CONSIGNE 1 ▸ Traduisez en anglais cette phrase de la question sur la contrefaçon : « Cette publication démontre que la contrefaçon constitue aujourd'hui un mode de financement privilégié des groupes terroristes. »

TEXTE PRÉSENTÉ ▸
□ □ □ □ □ □ □
Rubrique > consommation

Tête d'analyse > sécurité

Analyse > contrefaçon. lutte et prévention.

Question publiée au JO le : 22/03/2016
Réponse publiée au JO le : 01/04/2016 page : 2622

Texte de la question

M. Bernard Gérard interroge M. le ministre des finances et des comptes publics sur la lutte contre la contrefaçon qui participe au financement du terrorisme. Le mois dernier, il a visité avec son collègue député du Maine-et-Loire, dans le cadre du groupe d'études textile et industrie de main-d’œuvre dont il est président, le site d'Aubervilliers qui est le plus grand hub européen de commerce de textile et par conséquent un haut lieu de la contrefaçon internationale. Un rapport de l'Unifab, association française de lutte anti-contrefaçon, sur la « contrefaçon et le terrorisme » a été remis au ministre il y a peu. Cette publication démontre que la contrefaçon constitue aujourd'hui un mode de financement privilégié des groupes terroristes. Aujourd'hui, chacun doit comprendre que les conséquences de la contrefaçon vont au-delà de la seule atteinte aux intérêts particuliers des titulaires de droits : c'est l'intérêt général tout entier qui est mis en péril. Le décalage entre la réalité de la contrefaçon et son traitement par les institutions françaises, européennes et internationales est incompréhensible. Il lui demande donc quelles sont les actions que le Gouvernement entend prendre afin de lutter efficacement contre la contrefaçon.

Texte de la réponse

CONTREFAÇON ET FINANCEMENT DU TERRORISME


M. le président. La parole est à M. Bernard Gérard, pour exposer sa question, n°  1365, relative à la contrefaçon et au financement du terrorisme.
□ □ □ □ □ □ □
DONNÉES FOURNIES ▸
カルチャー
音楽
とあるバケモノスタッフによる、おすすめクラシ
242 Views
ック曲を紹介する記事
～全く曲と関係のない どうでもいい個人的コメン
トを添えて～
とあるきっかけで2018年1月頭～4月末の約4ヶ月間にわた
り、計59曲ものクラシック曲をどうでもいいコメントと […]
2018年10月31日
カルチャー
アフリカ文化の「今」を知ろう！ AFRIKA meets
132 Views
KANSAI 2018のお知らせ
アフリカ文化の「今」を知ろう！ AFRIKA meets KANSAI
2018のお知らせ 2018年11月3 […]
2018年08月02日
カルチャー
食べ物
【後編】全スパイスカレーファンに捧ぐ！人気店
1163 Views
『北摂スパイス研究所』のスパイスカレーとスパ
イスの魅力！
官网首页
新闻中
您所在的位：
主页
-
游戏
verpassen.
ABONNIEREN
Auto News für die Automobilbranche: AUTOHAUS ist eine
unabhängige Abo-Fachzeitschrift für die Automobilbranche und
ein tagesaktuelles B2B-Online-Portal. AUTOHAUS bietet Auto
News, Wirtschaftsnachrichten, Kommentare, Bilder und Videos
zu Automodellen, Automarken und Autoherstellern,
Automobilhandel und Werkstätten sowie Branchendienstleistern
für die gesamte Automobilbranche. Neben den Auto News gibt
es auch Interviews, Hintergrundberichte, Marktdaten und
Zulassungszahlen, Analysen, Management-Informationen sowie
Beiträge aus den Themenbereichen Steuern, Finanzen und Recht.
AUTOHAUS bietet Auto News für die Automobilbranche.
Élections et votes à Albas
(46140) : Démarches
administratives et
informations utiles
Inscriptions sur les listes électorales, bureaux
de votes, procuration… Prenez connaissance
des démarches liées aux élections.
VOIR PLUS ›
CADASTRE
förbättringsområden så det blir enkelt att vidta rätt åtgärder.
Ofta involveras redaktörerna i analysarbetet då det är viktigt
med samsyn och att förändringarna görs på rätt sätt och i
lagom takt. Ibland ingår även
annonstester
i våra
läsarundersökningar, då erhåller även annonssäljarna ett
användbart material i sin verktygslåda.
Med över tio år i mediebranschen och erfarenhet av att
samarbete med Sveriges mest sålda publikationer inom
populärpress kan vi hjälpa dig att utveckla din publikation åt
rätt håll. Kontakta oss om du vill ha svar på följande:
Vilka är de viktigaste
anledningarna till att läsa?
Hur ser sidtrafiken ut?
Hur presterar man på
□ □ □ □ □ □ □
CONSIGNE 2 ▸ Recopiez les entrées du début jusqu'à la ligne contenant « Automobilhandel und Werkstätten », celle-ci comprise, en substituant « vues » à « Views » et sans rien modifier d'autre.

ESPACE DE RÉPONSE 1 ▸ This publication shows that counterfeiting is today a preferred means of financing for terrorist groups.

ESPACE DE RÉPONSE 2 ▸
カルチャー
音楽
とあるバケモノスタッフによる、おすすめクラシ
242 vues
ック曲を紹介する記事
～全く曲と関係のない どうでもいい個人的コメン
トを添えて～
とあるきっかけで2018年1月頭～4月末の約4ヶ月間にわた
り、計59曲ものクラシック曲をどうでもいいコメントと […]
2018年10月31日
カルチャー
アフリカ文化の「今」を知ろう！ AFRIKA meets
132 vues
KANSAI 2018のお知らせ
アフリカ文化の「今」を知ろう！ AFRIKA meets KANSAI
2018のお知らせ 2018年11月3 […]
2018年08月02日
カルチャー
食べ物
【後編】全スパイスカレーファンに捧ぐ！人気店
1163 vues
『北摂スパイス研究所』のスパイスカレーとスパ
イスの魅力！
官网首页
新闻中
您所在的位：
主页
-
游戏
verpassen.
ABONNIEREN
Auto News für die Automobilbranche: AUTOHAUS ist eine
unabhängige Abo-Fachzeitschrift für die Automobilbranche und
ein tagesaktuelles B2B-Online-Portal. AUTOHAUS bietet Auto
News, Wirtschaftsnachrichten, Kommentare, Bilder und Videos
zu Automodellen, Automarken und Autoherstellern,
Automobilhandel und Werkstätten sowie Branchendienstleistern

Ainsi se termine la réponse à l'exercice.